In my opinion, the main difference is how much effort you need to put into managing the project, and how much effort the model can carry by itself.

Older models can still produce high-quality work, but you need to guide them more tightly. I don’t think the improvement is only about a huge jump in code quality. It feels more like the supervision cost has gone down.

This is also a psychological thing for us as users. When the iPhone 17 comes out, the iPhone 16 suddenly starts to feel old, even though it is still a very capable device.

Of course, I don’t know how OpenAI trains or improves these models internally, so I don’t want to present guesses as facts. But from the outside, it feels like the quality is increasingly coming from the whole system around the model: post-training, context handling, reasoning behavior, tool use, orchestration, and so on.

For example, in GPT-5.5, it feels like there is stronger context tracking or some kind of better memory/compression behavior. The model seems much better at remembering small project details and continuing with the same architectural logic over long sessions.

So I don’t think this is only about “how many parameters does the model have?” anymore. The pipeline around the LLM seems to matter a lot.

And even with older models, you can get closer to this quality by building strong .md documentation inside your project. Architecture notes, rules, file maps, decisions, and acceptance criteria can make the model behave much smarter because they give it a clearer operating frame.

Yes. To prove this take away the reasoning capacity (via API parameters) and you can see that LLMs alone have hardly moved on in 2 years.

Are you kidding? 5.5 eats tokens as fast as pro does in API and CLI and I noticed nothing different when I actually did use it.

Hey @Rotto, cheering and looking forward to the completion 🙌

This is not my lived experience.

Yesterday I ran easily for 30 minutes to an hour straight on a single context window.

729 messages, 43M cached context window at 241k, zero compactions up to that point and so many turn.

I find 5.5 medium incredibly token efficient, much more than 5.4 or 5.3 which would compact far more often.
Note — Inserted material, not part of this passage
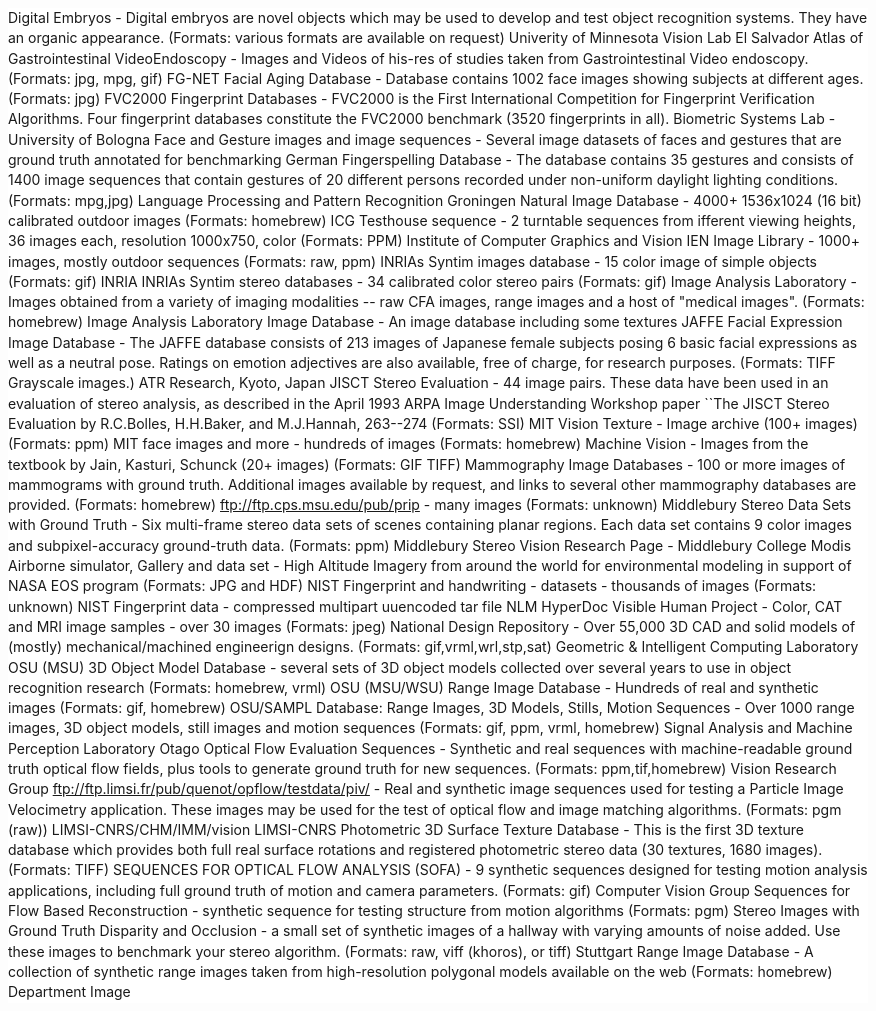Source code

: Digital Embryos - Digital embryos are novel objects which may be used to develop and test object recognition systems. They have an organic appearance. (Formats: various formats are available on request) Univerity of Minnesota Vision Lab El Salvador Atlas of Gastrointestinal VideoEndoscopy - Images and Videos of his-res of studies taken from Gastrointestinal Video endoscopy. (Formats: jpg, mpg, gif) FG-NET Facial Aging Database - Database contains 1002 face images showing subjects at different ages. (Formats: jpg) FVC2000 Fingerprint Databases - FVC2000 is the First International Competition for Fingerprint Verification Algorithms. Four fingerprint databases constitute the FVC2000 benchmark (3520 fingerprints in all). Biometric Systems Lab - University of Bologna Face and Gesture images and image sequences - Several image datasets of faces and gestures that are ground truth annotated for benchmarking German Fingerspelling Database - The database contains 35 gestures and consists of 1400 image sequences that contain gestures of 20 different persons recorded under non-uniform daylight lighting conditions. (Formats: mpg,jpg) Language Processing and Pattern Recognition Groningen Natural Image Database - 4000+ 1536x1024 (16 bit) calibrated outdoor images (Formats: homebrew) ICG Testhouse sequence - 2 turntable sequences from ifferent viewing heights, 36 images each, resolution 1000x750, color (Formats: PPM) Institute of Computer Graphics and Vision IEN Image Library - 1000+ images, mostly outdoor sequences (Formats: raw, ppm) INRIAs Syntim images database - 15 color image of simple objects (Formats: gif) INRIA INRIAs Syntim stereo databases - 34 calibrated color stereo pairs (Formats: gif) Image Analysis Laboratory - Images obtained from a variety of imaging modalities -- raw CFA images, range images and a host of "medical images". (Formats: homebrew) Image Analysis Laboratory Image Database - An image database including some textures JAFFE Facial Expression Image Database - The JAFFE database consists of 213 images of Japanese female subjects posing 6 basic facial expressions as well as a neutral pose. Ratings on emotion adjectives are also available, free of charge, for research purposes. (Formats: TIFF Grayscale images.) ATR Research, Kyoto, Japan JISCT Stereo Evaluation - 44 image pairs. These data have been used in an evaluation of stereo analysis, as described in the April 1993 ARPA Image Understanding Workshop paper ``The JISCT Stereo Evaluation by R.C.Bolles, H.H.Baker, and M.J.Hannah, 263--274 (Formats: SSI) MIT Vision Texture - Image archive (100+ images) (Formats: ppm) MIT face images and more - hundreds of images (Formats: homebrew) Machine Vision - Images from the textbook by Jain, Kasturi, Schunck (20+ images) (Formats: GIF TIFF) Mammography Image Databases - 100 or more images of mammograms with ground truth. Additional images available by request, and links to several other mammography databases are provided. (Formats: homebrew) ftp://ftp.cps.msu.edu/pub/prip - many images (Formats: unknown) Middlebury Stereo Data Sets with Ground Truth - Six multi-frame stereo data sets of scenes containing planar regions. Each data set contains 9 color images and subpixel-accuracy ground-truth data. (Formats: ppm) Middlebury Stereo Vision Research Page - Middlebury College Modis Airborne simulator, Gallery and data set - High Altitude Imagery from around the world for environmental modeling in support of NASA EOS program (Formats: JPG and HDF) NIST Fingerprint and handwriting - datasets - thousands of images (Formats: unknown) NIST Fingerprint data - compressed multipart uuencoded tar file NLM HyperDoc Visible Human Project - Color, CAT and MRI image samples - over 30 images (Formats: jpeg) National Design Repository - Over 55,000 3D CAD and solid models of (mostly) mechanical/machined engineerign designs. (Formats: gif,vrml,wrl,stp,sat) Geometric & Intelligent Computing Laboratory OSU (MSU) 3D Object Model Database - several sets of 3D object models collected over several years to use in object recognition research (Formats: homebrew, vrml) OSU (MSU/WSU) Range Image Database - Hundreds of real and synthetic images (Formats: gif, homebrew) OSU/SAMPL Database: Range Images, 3D Models, Stills, Motion Sequences - Over 1000 range images, 3D object models, still images and motion sequences (Formats: gif, ppm, vrml, homebrew) Signal Analysis and Machine Perception Laboratory Otago Optical Flow Evaluation Sequences - Synthetic and real sequences with machine-readable ground truth optical flow fields, plus tools to generate ground truth for new sequences. (Formats: ppm,tif,homebrew) Vision Research Group ftp://ftp.limsi.fr/pub/quenot/opflow/testdata/piv/ - Real and synthetic image sequences used for testing a Particle Image Velocimetry application. These images may be used for the test of optical flow and image matching algorithms. (Formats: pgm (raw)) LIMSI-CNRS/CHM/IMM/vision LIMSI-CNRS Photometric 3D Surface Texture Database - This is the first 3D texture database which provides both full real surface rotations and registered photometric stereo data (30 textures, 1680 images). (Formats: TIFF) SEQUENCES FOR OPTICAL FLOW ANALYSIS (SOFA) - 9 synthetic sequences designed for testing motion analysis applications, including full ground truth of motion and camera parameters. (Formats: gif) Computer Vision Group Sequences for Flow Based Reconstruction - synthetic sequence for testing structure from motion algorithms (Formats: pgm) Stereo Images with Ground Truth Disparity and Occlusion - a small set of synthetic images of a hallway with varying amounts of noise added. Use these images to benchmark your stereo algorithm. (Formats: raw, viff (khoros), or tiff) Stuttgart Range Image Database - A collection of synthetic range images taken from high-resolution polygonal models available on the web (Formats: homebrew) Department Image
That makes sense for a cached long session, and I agree that 5.5 medium can feel very efficient when the context is being reused well. My point was more about total production cost once you start using it heavily through API and CLI across real workloads. Cached context helps a lot, but at scale the raw token volume still matters.

Absolutely, where this falls apart pricing wise is in business scenarios for weekly reports and large bag of word analysis where there is no caching.

You feed a giant bag of words in and expect analysis on it.

It forces you into slightly different workflows to keep costs down, lean on 5.4 mini for example and then do agentic validation with 5.5.

It’s fascinating how advancements in models and harnesses over recent years have both expanded and reshaped the ways we develop our own skills.

Thanks for sharing!

I wonder how you managed such long time. My codex stops every 2 minutes and asks and asks even I say “do not ask me, I go to sleep”. Any hints?